Learning to be wrong
I was working with a group on racial reconciliation, and I felt frustrated. I mostly listened, but then every time I spoke, the words coming out of my mouth were all wrong. And I’m a type-A, liberal, PC, white woman. I don’t like to be wrong. I like to “get it” and secretly roll my eyes at other wrong people.
I talked with a colleague about that dread of wrongness. He was a white man who had been working with African-American communities on civil rights issues for decades. I confessed that I was worried about keeping up with acceptable words, how I didn’t mean to micro-aggress, but it felt like I just would, no matter how hard I tried. “I just feel so stupid,” I said. “I’m so worried that I’m going to say the wrong thing.” I told him that I didn’t want to hurt someone’s feelings, but to be honest, it was more about my feelings. I didn’t want to be the un-enlightened one people would scoff at over drinks later that night.
My colleague laughed long and hard and said, “Of course you’re going to be wrong. That’s the whole point. If you want to do this work, then you’re always going to be wrong.”
It was a small thing, an adjustment, like turning the oven down a few degrees. But then, when an African-American friend would lift her eyebrows at me, I didn’t try to defend or explain myself. I didn’t try those clever maneuvers designed to reinforce that I wasn’t wrong, but she misunderstood.
Instead, I admitted guilt swiftly, laughed at myself, and asked, “Okay. Tell me. What did I just say wrong?”
She would laugh and tell me how wrong I was, and then she would enumerate ridiculous threats if I ever said that again. I would respond with, “I’m sorry. I’m a clueless white woman.” After we laughed some more, we would go on with our conversation. And I found out that it was really easy being wrong. I learned a lot. I quit worrying about protecting my delicate tiny ego, gave up on being the most enlightened person in the room, and embraced the fact there are a whole lot of things I don’t understand, but I can try.
Thank God, I have really patient friends.
Of course, it’s easy for me to see the transgressions with the men in my life. When I say something that is true about my personal experience as a woman, a man might argue with me, telling me that
It’s not true, because I misunderstood.
It’s not true, because I blow things out of proportion all the time.
It’s not true, because he can name an exception to my statement.
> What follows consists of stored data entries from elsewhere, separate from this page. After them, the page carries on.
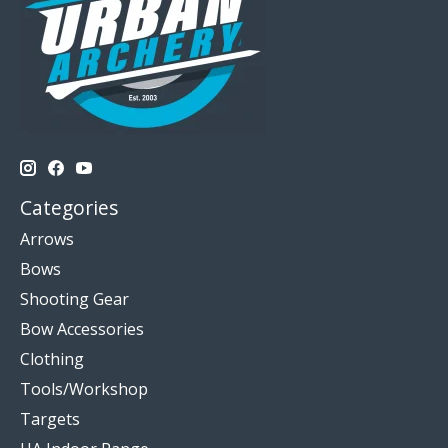
Categories
Arrows
Bows
Shooting Gear
Bow Accessories
Clothing
Tools/Workshop
Targets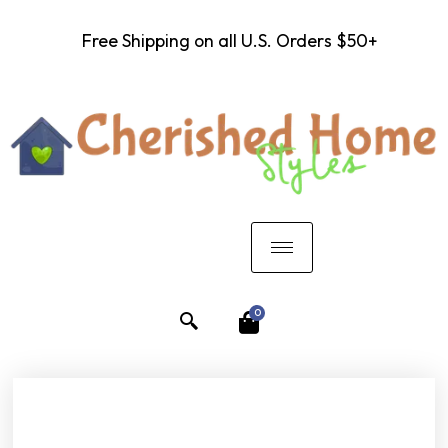
Free Shipping on all U.S. Orders $50+
0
I can see the defensiveness, the maneuverings, and the longing to just be right. But the thing is, he can’t be right about my experience as a woman, because it is—by definition—my experience.
We live in a culture that does not prize humility. We don’t like to say we’re wrong or we’re sorry, or we might become liable for something. But, as Christians, we’re called to a different way—one of self-awareness and confession. One where we listen, and learn, and are comfortable with being wrong.